> [Objective]: Reproduce the listing below word for word, with no pictures.

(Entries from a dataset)
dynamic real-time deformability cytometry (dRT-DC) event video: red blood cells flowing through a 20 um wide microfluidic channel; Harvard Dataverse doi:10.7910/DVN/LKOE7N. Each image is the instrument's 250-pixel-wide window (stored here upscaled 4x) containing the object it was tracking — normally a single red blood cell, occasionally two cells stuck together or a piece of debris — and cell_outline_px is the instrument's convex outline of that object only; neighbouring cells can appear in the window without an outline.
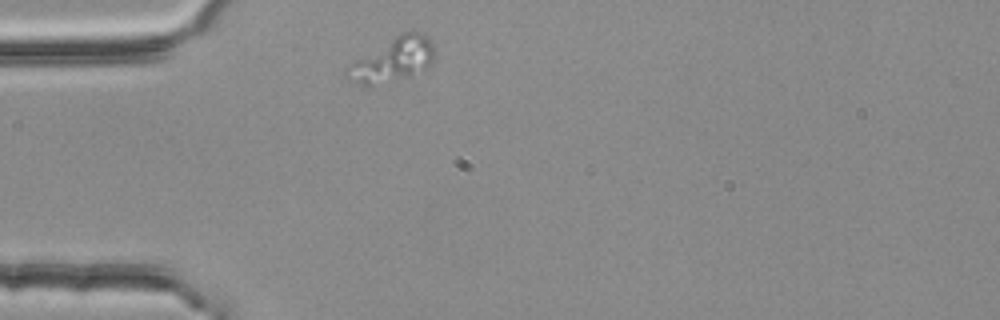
{"species": "common noctule bat (a hibernating species)", "species_latin": "Nyctalus noctula", "temperature_condition": "room temperature", "stored_images_in_passage": 1, "camera_frame_rate_fps": 3000, "um_per_image_px": 0.085, "animal": {"sex": "female", "body_mass_g": 25.1}, "frame": {"image": 1, "passage_image": 1, "time_ms": 0.0, "image_size_px": [1000, 320], "cell_outline_px": [[432, 64], [428, 68], [408, 76], [372, 84], [364, 84], [348, 80], [344, 72], [344, 68], [348, 64], [400, 32], [412, 28], [428, 36], [432, 44]], "centroid_in_image_um": [33.38, 5.02], "position_along_channel_um": 51.6, "area_um2": 22.25}}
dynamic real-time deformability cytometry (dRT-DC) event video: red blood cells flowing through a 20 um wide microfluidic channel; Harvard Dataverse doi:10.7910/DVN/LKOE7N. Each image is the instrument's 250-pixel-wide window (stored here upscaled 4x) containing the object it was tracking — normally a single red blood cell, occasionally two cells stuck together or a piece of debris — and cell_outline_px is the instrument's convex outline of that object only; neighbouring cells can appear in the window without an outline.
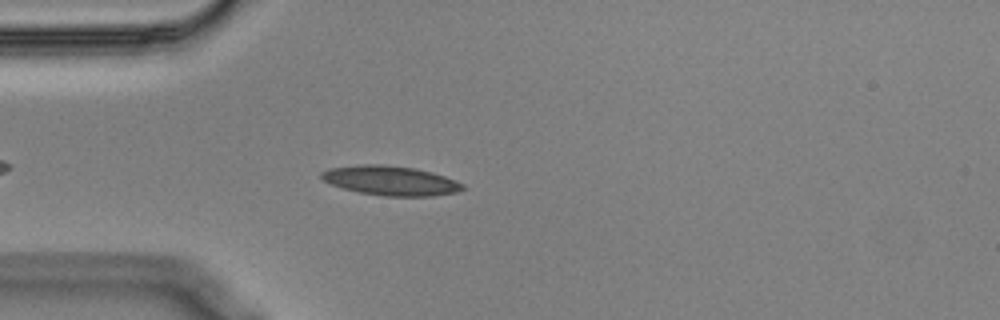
{"species": "Egyptian fruit bat (a non-hibernating species)", "species_latin": "Rousettus aegyptiacus", "temperature_condition": "cold", "stored_images_in_passage": 47, "camera_frame_rate_fps": 3000, "um_per_image_px": 0.085, "animal": {"sex": "male"}, "frame": {"image": 1, "passage_image": 6, "time_ms": 1.667, "image_size_px": [1000, 320], "cell_outline_px": [[464, 188], [456, 192], [432, 196], [384, 196], [360, 192], [344, 188], [332, 184], [324, 180], [320, 176], [320, 172], [328, 168], [356, 164], [384, 164], [416, 168], [432, 172], [444, 176], [464, 184]], "centroid_in_image_um": [33.18, 15.33], "position_along_channel_um": 51.8, "area_um2": 24.28}}
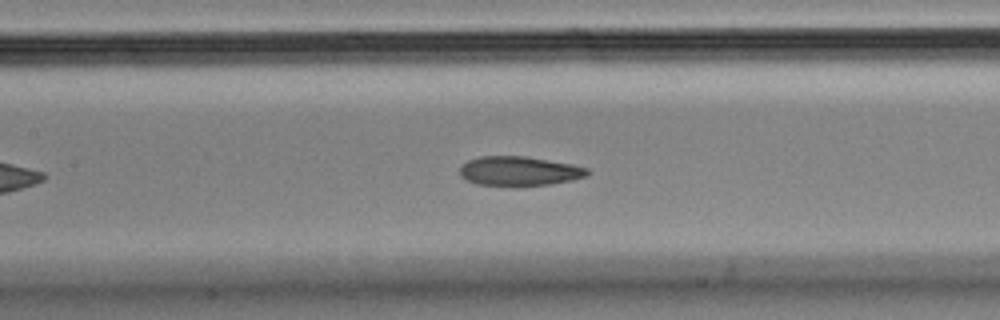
{"frame": {"image": 2, "passage_image": 16, "time_ms": 5.0, "image_size_px": [1000, 320], "cell_outline_px": [[588, 172], [584, 176], [572, 180], [548, 184], [516, 188], [476, 184], [460, 176], [460, 164], [468, 160], [480, 156], [524, 156], [572, 164], [588, 168]], "centroid_in_image_um": [44.07, 14.56], "position_along_channel_um": 163.3, "area_um2": 22.25}}
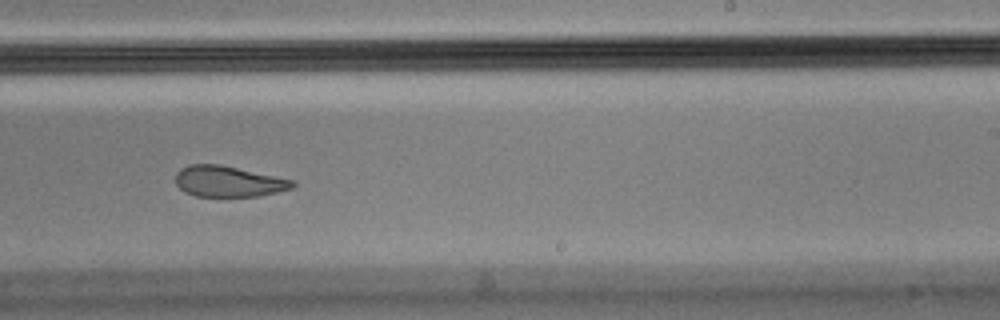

> [The result]:
dynamic real-time deformability cytometry (dRT-DC) event video: red blood cells flowing through a 20 um wide microfluidic channel; Harvard Dataverse doi:10.7910/DVN/LKOE7N. Each image is the instrument's 250-pixel-wide window (stored here upscaled 4x) containing the object it was tracking — normally a single red blood cell, occasionally two cells stuck together or a piece of debris — and cell_outline_px is the instrument's convex outline of that object only; neighbouring cells can appear in the window without an outline.
{"species": "common noctule bat (a hibernating species)", "species_latin": "Nyctalus noctula", "temperature_condition": "room temperature", "stored_images_in_passage": 1, "camera_frame_rate_fps": 3000, "um_per_image_px": 0.085, "animal": {"sex": "female", "body_mass_g": 25.1}, "frame": {"image": 1, "passage_image": 1, "time_ms": 0.0, "image_size_px": [1000, 320], "cell_outline_px": [[432, 64], [428, 68], [408, 76], [372, 84], [364, 84], [348, 80], [344, 72], [344, 68], [348, 64], [400, 32], [412, 28], [428, 36], [432, 44]], "centroid_in_image_um": [33.38, 5.02], "position_along_channel_um": 51.6, "area_um2": 22.25}}
dynamic real-time deformability cytometry (dRT-DC) event video: red blood cells flowing through a 20 um wide microfluidic channel; Harvard Dataverse doi:10.7910/DVN/LKOE7N. Each image is the instrument's 250-pixel-wide window (stored here upscaled 4x) containing the object it was tracking — normally a single red blood cell, occasionally two cells stuck together or a piece of debris — and cell_outline_px is the instrument's convex outline of that object only; neighbouring cells can appear in the window without an outline.
{"species": "Egyptian fruit bat (a non-hibernating species)", "species_latin": "Rousettus aegyptiacus", "temperature_condition": "cold", "stored_images_in_passage": 47, "camera_frame_rate_fps": 3000, "um_per_image_px": 0.085, "animal": {"sex": "male"}, "frame": {"image": 1, "passage_image": 6, "time_ms": 1.667, "image_size_px": [1000, 320], "cell_outline_px": [[464, 188], [456, 192], [432, 196], [384, 196], [360, 192], [344, 188], [332, 184], [324, 180], [320, 176], [320, 172], [328, 168], [356, 164], [384, 164], [416, 168], [432, 172], [444, 176], [464, 184]], "centroid_in_image_um": [33.18, 15.33], "position_along_channel_um": 51.8, "area_um2": 24.28}}
{"frame": {"image": 2, "passage_image": 16, "time_ms": 5.0, "image_size_px": [1000, 320], "cell_outline_px": [[588, 172], [584, 176], [572, 180], [548, 184], [516, 188], [476, 184], [460, 176], [460, 164], [468, 160], [480, 156], [524, 156], [572, 164], [588, 168]], "centroid_in_image_um": [44.07, 14.56], "position_along_channel_um": 163.3, "area_um2": 22.25}}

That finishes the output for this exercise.